What we say is important. The Bible states that out of the abundance of the heart the mouth speaks (Matt. 12:34). We need to change our vocabulary. We need to speak words of life and light. Our talk should always rise to the level of the Word of God.

We Christians should be known as people who speak positively, those who speak the Word of God into situations, those who speak forth words of life.

We should not be like the man who joined a monastery in which the monks were allowed to speak only two words every seven years. After the first seven years passed, the new initiate met with the abbot who asked him, "Well, what are your two words?"

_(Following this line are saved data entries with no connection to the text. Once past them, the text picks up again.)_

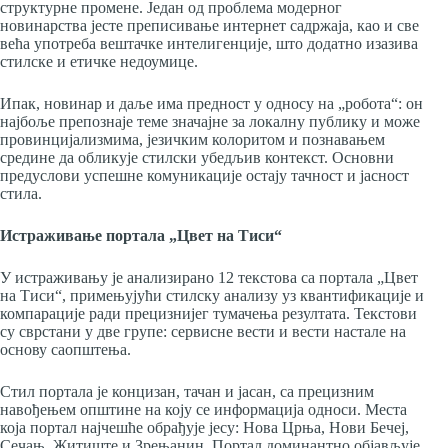
структурне промене. Један од проблема модерног
новинарства јесте преписивање интернет садржаја, као и све
већa употреба вештачке интелигенције, што додатно изазива
стилске и етичке недоумице.
Ипак, новинар и даље има предност у односу на „робота“: он
најбоље препознаје теме значајне за локалну публику и може
провинцијализмима, језичким колоритом и познавањем
средине да обликује стилски убедљив контекст. Основни
предуслови успешне комуникације остају тачност и јасност
стила.
Истраживање портала „Цвет на Тиси“
У истраживању је анализирано 12 текстова са портала „Цвет
на Тиси“, примењујући стилску анализу уз квантификације и
компарације ради прецизнијег тумачења резултата. Текстови
су сврстани у две групе: сервисне вести и вести настале на
основу саопштења.
Стил портала је концизан, тачан и јасан, са прецизним
навођењем општине на коју се информација односи. Места
која портал најчешће обрађује јесу: Нова Црња, Нови Бечеј,
Сечањ, Житиште и Зрењанин. Портал доминантно објављује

"Food's bad," replied the man, who then went back to spend another seven-year period before once again meeting with his ecclesiastical superior.

"What are your two words now?" asked the clergyman.

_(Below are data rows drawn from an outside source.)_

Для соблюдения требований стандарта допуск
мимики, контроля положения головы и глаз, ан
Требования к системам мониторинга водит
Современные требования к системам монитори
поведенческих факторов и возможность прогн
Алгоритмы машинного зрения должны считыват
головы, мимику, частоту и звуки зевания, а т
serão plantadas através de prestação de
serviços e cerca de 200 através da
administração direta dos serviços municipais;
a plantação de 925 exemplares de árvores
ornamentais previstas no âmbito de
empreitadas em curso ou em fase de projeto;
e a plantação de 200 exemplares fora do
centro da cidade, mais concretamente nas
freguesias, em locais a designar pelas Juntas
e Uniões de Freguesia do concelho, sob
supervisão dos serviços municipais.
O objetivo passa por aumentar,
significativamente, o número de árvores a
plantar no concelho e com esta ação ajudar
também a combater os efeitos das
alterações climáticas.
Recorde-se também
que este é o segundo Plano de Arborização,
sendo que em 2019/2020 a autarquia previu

"Bed's hard," responded the man.

Seven years later - twenty-one years after his initial entry into the monastery - the man met with the abbot for the third and final time.

"And what are your two words this time?" he was asked.

"I quit."

"Well, I'm not surprised," answered the disgusted cleric, "all you've done since you got here is complain!"

Don't be like that man; don't be known as a person whose only words are negative.

If you are a member of the "murmuring grapevine," you need to resign. In John 6:43 our Lord instructed His disciples, "Murmur not among yourselves." In Philippians 2:14,15 the Apostle Paul exhorted the believers of his day:

"Do all things without murmurings and disputings: That ye may be blameless and harmless, the sons of God, without rebuke, in the midst of a crooked and perverse nation, among whom ye shine as lights in the world."

Contrary to what you may have heard, talk is not cheap. Talk is very expensive. We should know that our words are powerful. What we say affects what we get from others, and what others get from us. When we speak the wrong word, it lessens our ability to see and hear the will of God.